== SHORT TASK 1 ==
Summarize the section on nonexistence of suitable opens in two sentences.
== SHORT TASK 2 ==
Duplicate the part of the section on nonexistence of suitable opens that opens with the words containing "This section complements" and closes with "cannot be quasi-compact.".
== SHORT TASK 3 ==
Write the next part of the section on nonexistence of suitable opens, picking up after its final sentence.

== PAGE ==
## 110.27 Nonexistence of suitable opens

This section complements the results of Properties, Section 28.29.

Let $k$ be a field and let $A = k[z_1, z_2, z_3, \ldots ]/I$ where $I$ is the ideal generated by all pairwise products $z_ iz_ j$, $i \not= j$, $i, j \in \mathbf{N}$. Set $S = \mathop{\mathrm{Spec}}(A)$. Let $s \in S$ be the closed point corresponding to the maximal ideal $(z_ i)$. We claim there is no quasi-compact open $V \subset S \setminus \{ s\}$ which is dense in $S \setminus \{ s\}$. Note that $S \setminus \{ s\} = \bigcup D(z_ i)$. Each $D(z_ i)$ is open and irreducible with generic point $\eta _ i$. We conclude that $\eta _ i \in V$ for all $i$. However, a principal affine open of $S \setminus \{ s\}$ is of the form $D(f)$ where $f \in (z_1, z_2, \ldots )$. Then $f \in (z_1, \ldots , z_ n)$ for some $n$ and we see that $D(f)$ contains only finitely many of the points $\eta _ i$. Thus $V$ cannot be quasi-compact.

Let $k$ be a field and let $B = k[x, z_1, z_2, z_3, \ldots ]/J$ where $J$ is the ideal generated by the products $xz_ i$, $i \in \mathbf{N}$ and by all pairwise products $z_ iz_ j$, $i \not= j$, $i, j \in \mathbf{N}$. Set $T = \mathop{\mathrm{Spec}}(B)$. Consider the principal open $U = D(x)$. We claim there is no quasi-compact open $V \subset S$ such that $V \cap U = \emptyset$ and $V \cup U$ is dense in $S$. Let $t \in T$ be the closed point corresponding to the maximal ideal $(x, z_ i)$. The closure of $U$ in $T$ is $\overline{U} = U \cup \{ t\}$. Hence $V \subset \bigcup _ i D(z_ i)$ is a quasi-compact open. By the arguments of the previous paragraph we see that $V$ cannot be dense in $\bigcup D(z_ i)$.

== AVAILABLE DATA ==
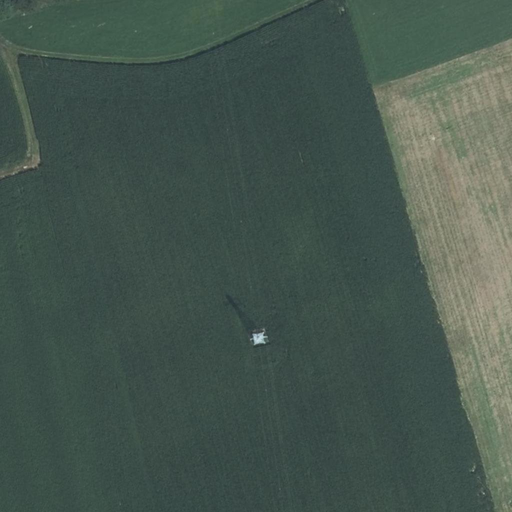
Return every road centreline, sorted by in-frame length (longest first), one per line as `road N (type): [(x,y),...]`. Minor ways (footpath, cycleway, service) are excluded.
road 1 (track): [(312,0),(175,59),(129,64),(8,51)]
road 2 (track): [(0,171),(24,163),(30,146),(0,39)]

== EXERCISE OUTPUT 1 ==
This section complements Properties, Section 28.29. For A = k[z_1, z_2, ...] modulo all pairwise products z_i z_j with i ≠ j, no quasi-compact open subset is dense in the complement of the closed point s given by (z_i), because any principal open D(f) there contains only finitely many of the generic points η_i; for B = k[x, z_1, z_2, ...] modulo the products x z_i and z_i z_j, the same argument shows there is no quasi-compact open V disjoint from U = D(x) with V ∪ U dense.

== EXERCISE OUTPUT 2 ==
This section complements the results of Properties, Section 28.29.

Let $k$ be a field and let $A = k[z_1, z_2, z_3, \ldots ]/I$ where $I$ is the ideal generated by all pairwise products $z_ iz_ j$, $i \not= j$, $i, j \in \mathbf{N}$. Set $S = \mathop{\mathrm{Spec}}(A)$. Let $s \in S$ be the closed point corresponding to the maximal ideal $(z_ i)$. We claim there is no quasi-compact open $V \subset S \setminus \{ s\}$ which is dense in $S \setminus \{ s\}$. Note that $S \setminus \{ s\} = \bigcup D(z_ i)$. Each $D(z_ i)$ is open and irreducible with generic point $\eta _ i$. We conclude that $\eta _ i \in V$ for all $i$. However, a principal affine open of $S \setminus \{ s\}$ is of the form $D(f)$ where $f \in (z_1, z_2, \ldots )$. Then $f \in (z_1, \ldots , z_ n)$ for some $n$ and we see that $D(f)$ contains only finitely many of the points $\eta _ i$. Thus $V$ cannot be quasi-compact.

== EXERCISE OUTPUT 3 ==
Lemma 110.27.1. Nonexistence quasi-compact opens of affines:

1. There exist an affine scheme $S$ and affine open $U \subset S$ such that there is no quasi-compact open $V \subset S$ with $U \cap V = \emptyset$ and $U \cup V$ dense in $S$.

2. There exists an affine scheme $S$ and a closed point $s \in S$ such that $S \setminus \{ s\}$ does not contain a quasi-compact dense open.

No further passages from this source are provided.